Set exercise:
According to the text about the Lester Melnick stores, in which town is Melnick opening his fourth location?

Page text:

* START *

To that end, the Lester Melnick stores are adding contemporary departments called “Leslie’s, stocked with lines such as Laundry by Shelli Segal and Tessuto. And to better serve working women and harried moms, the north Dallas Lester Melnick, the company’s flagship, recently extended its hours.
Melnick’s grew as the north Texas economy boomed, at one time operating a dozen shops in the region. The Seventies arrival of malls and more department stores killed off many of the city’s independent specialty shops, but Melnick’s survived.
Melnick said the current economic climate and the competitiveness of the retail business has made it tougher than ever to be a specialty store. He said it’s difficult to compete with major chains that enjoy price breaks from manufacturers and meet consumers’ demands for discounts.
“You have to battle people’s perception of ‘Why pay retail?”‘ he said.
Despite the challenges, Melnick sees opportunities, too, and is opening his fourth location later this year in Plano, to serve the growing number of potential customers moving into the town’s mixed-use Legacy development.
To compete with the majors, Melnick works to offer exclusive lines such as Yansi Fugel, Ann May and Basler. In the past year, Melnick’s has also added perfumes by Jean Laporte and the michaelmarcus cosmetics line by Dallas makeup artist Michael Shoemaker.
In February, the Dallas flagship in the Preston Royal shopping center welcomed Sebastian Ahmadi as its in-store shoe retailer.
Those additions work with the flagship store’s fur department and beauty salon to provide one-stop shopping for women preparing for a big night out. It’s a strategy both Melnick and Diers say is necessary to serve their time-pressed customers.

* END *

Data:
* START *

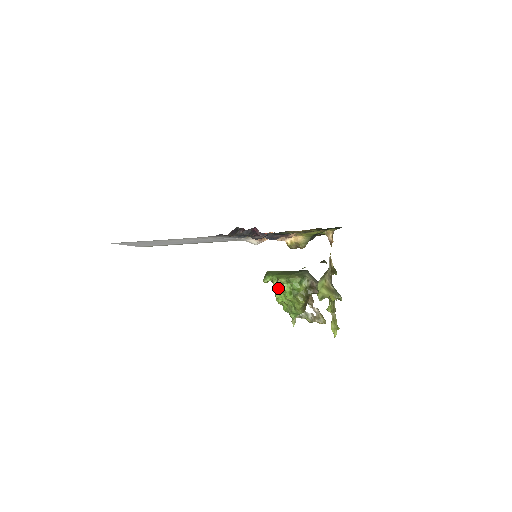
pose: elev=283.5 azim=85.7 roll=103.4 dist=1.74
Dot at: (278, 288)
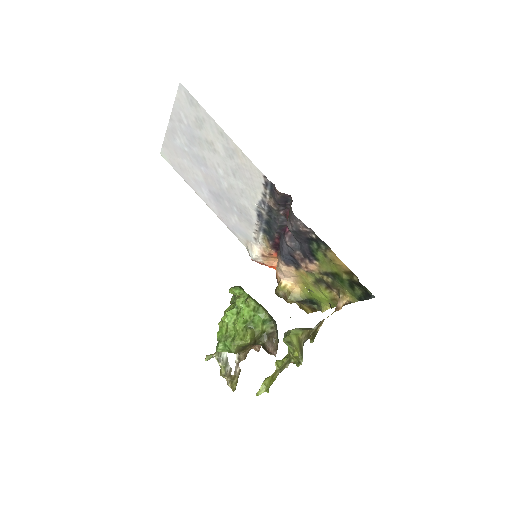
Dot at: (238, 307)
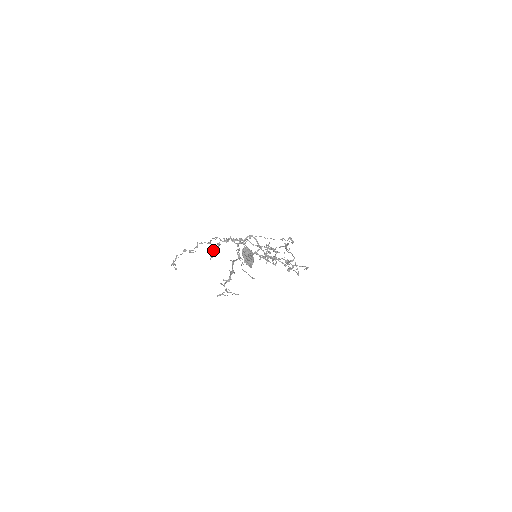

* END *

Task answer:
Plano